Try it: Every line of the material that holds "TRIANGLE" should be counted; give the number and nothing more.

Stored data:
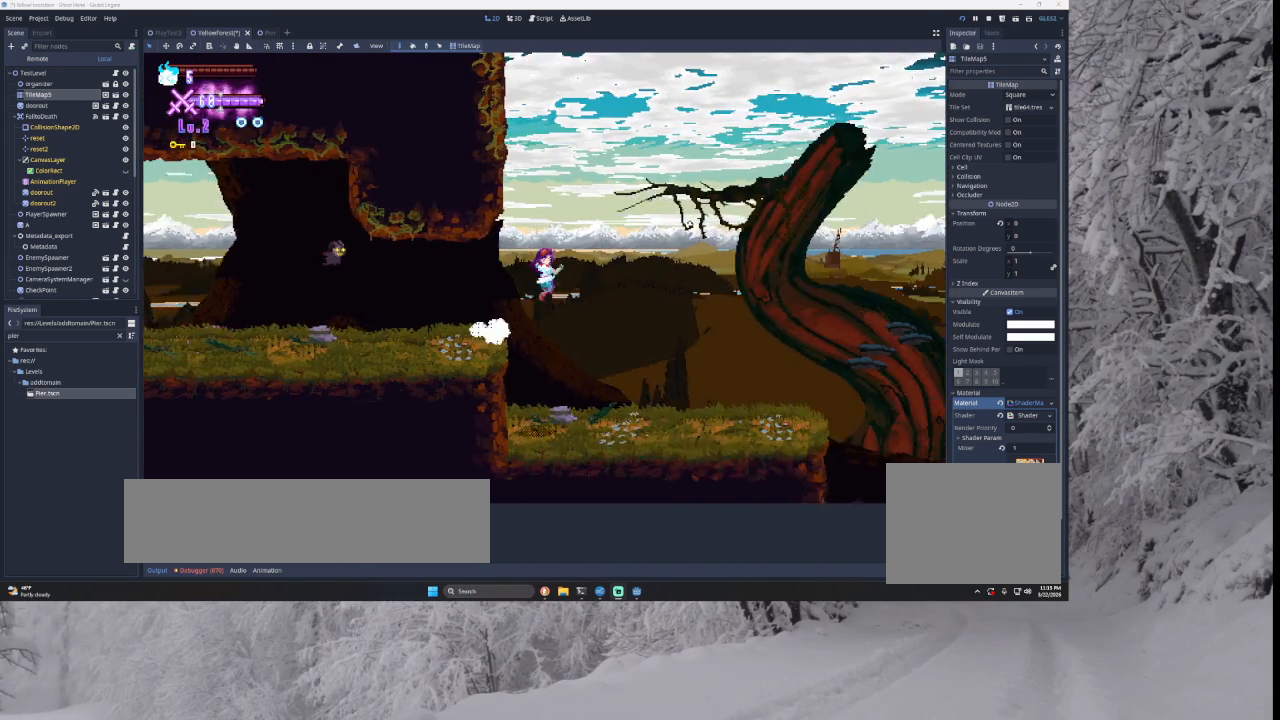
{"buttons": [], "left_stick": "right", "right_stick": "center", "events": [[300, "TRIANGLE", "up"]]}
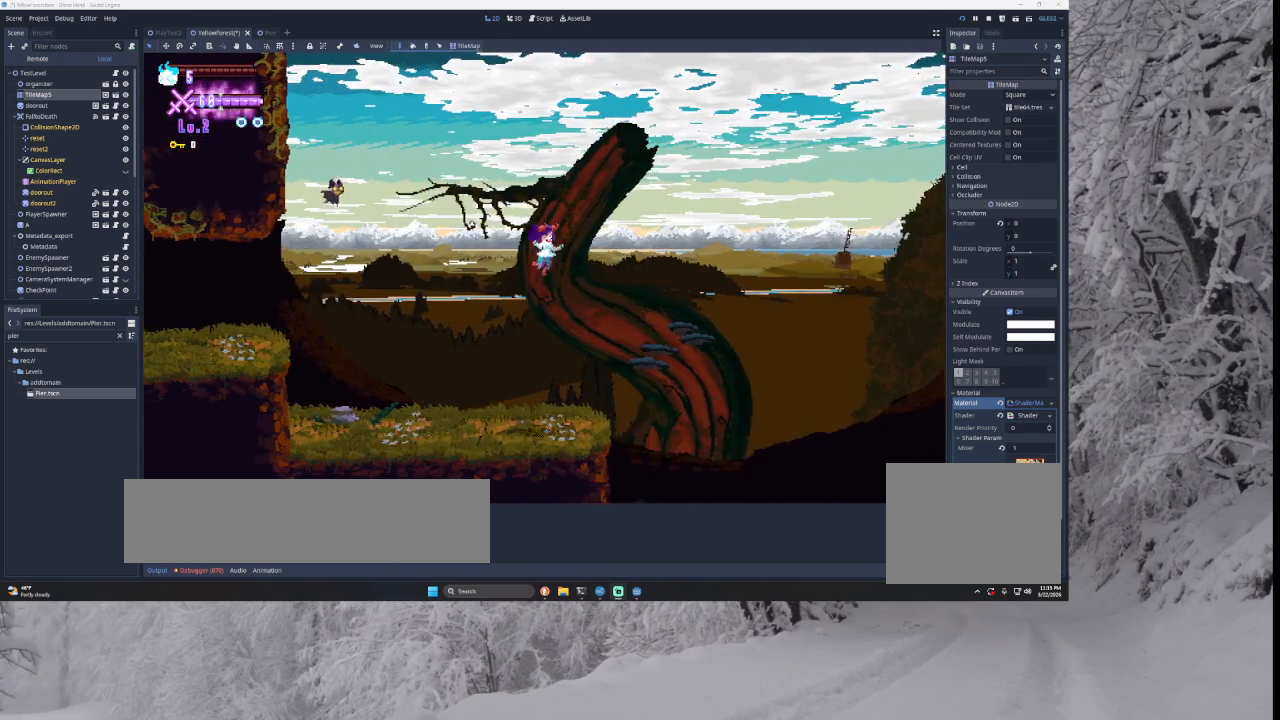
{"buttons": [], "left_stick": "right", "right_stick": "center", "events": [[33, "left_stick", "left"], [200, "left_stick", "right"]]}
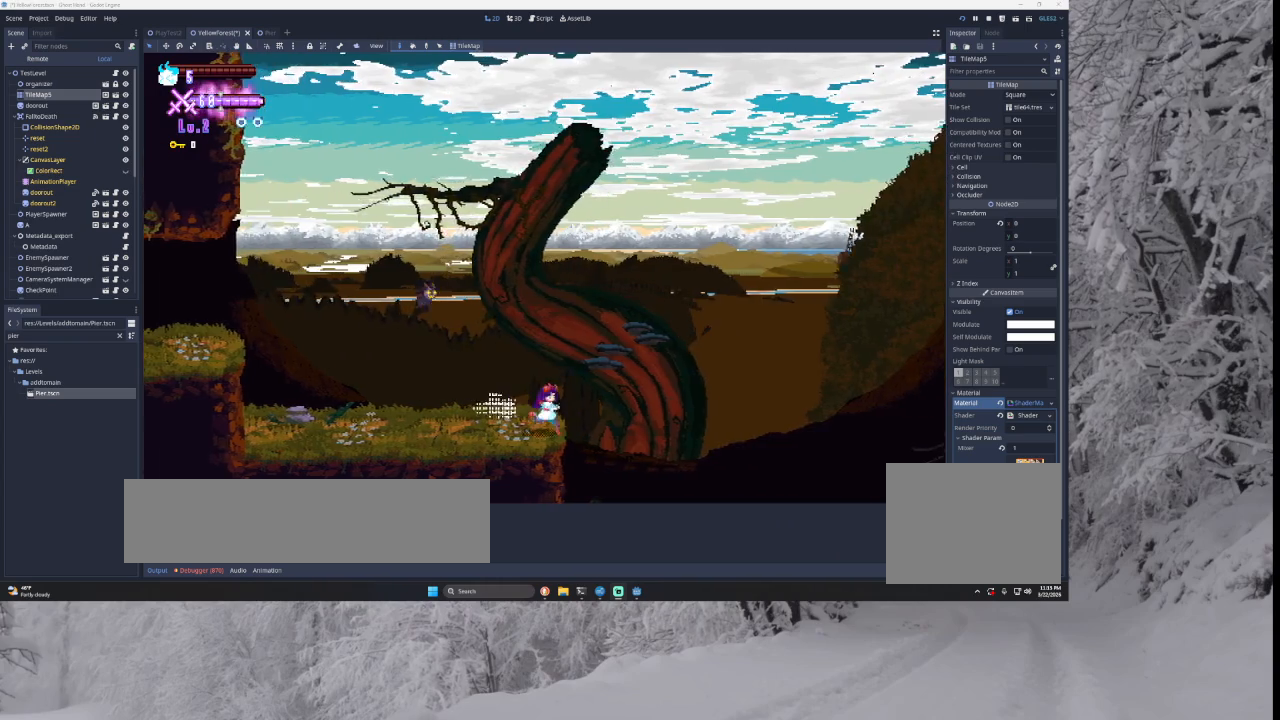
{"buttons": ["TRIANGLE"], "left_stick": "right", "right_stick": "center", "events": [[100, "TRIANGLE", "down"]]}
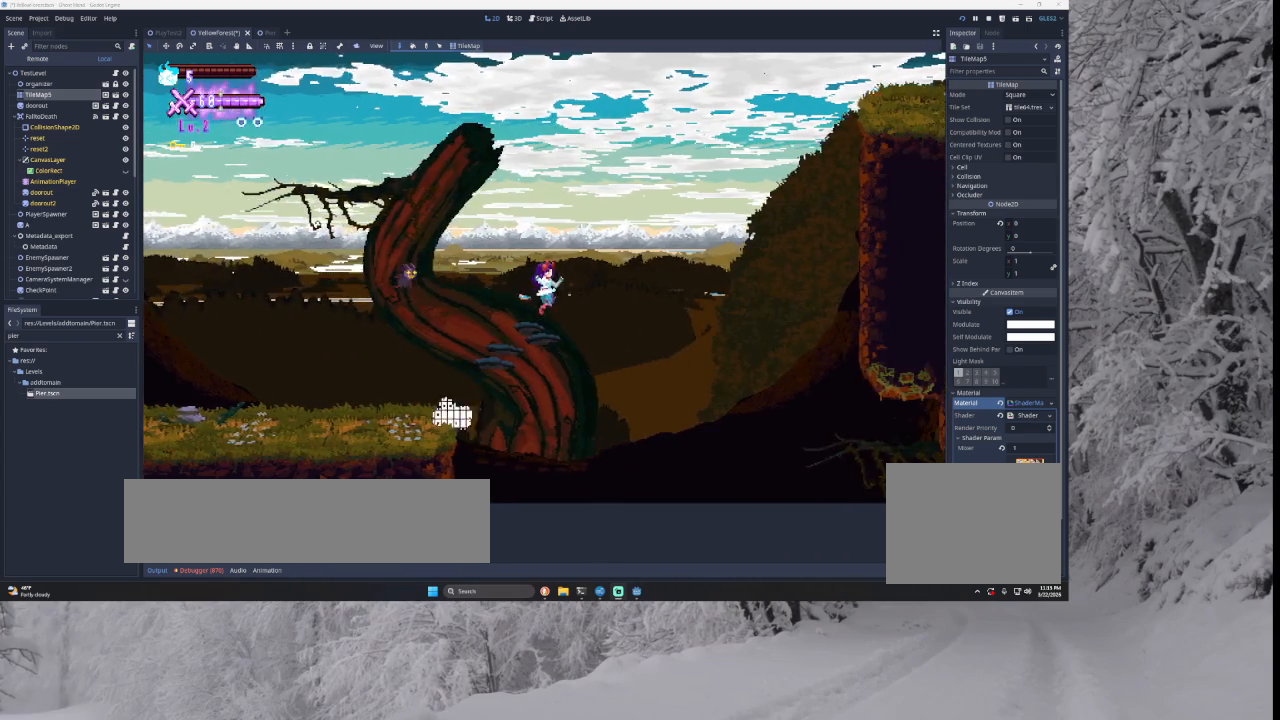
{"buttons": [], "left_stick": "right", "right_stick": "center", "events": [[67, "TRIANGLE", "up"]]}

Answer box: 3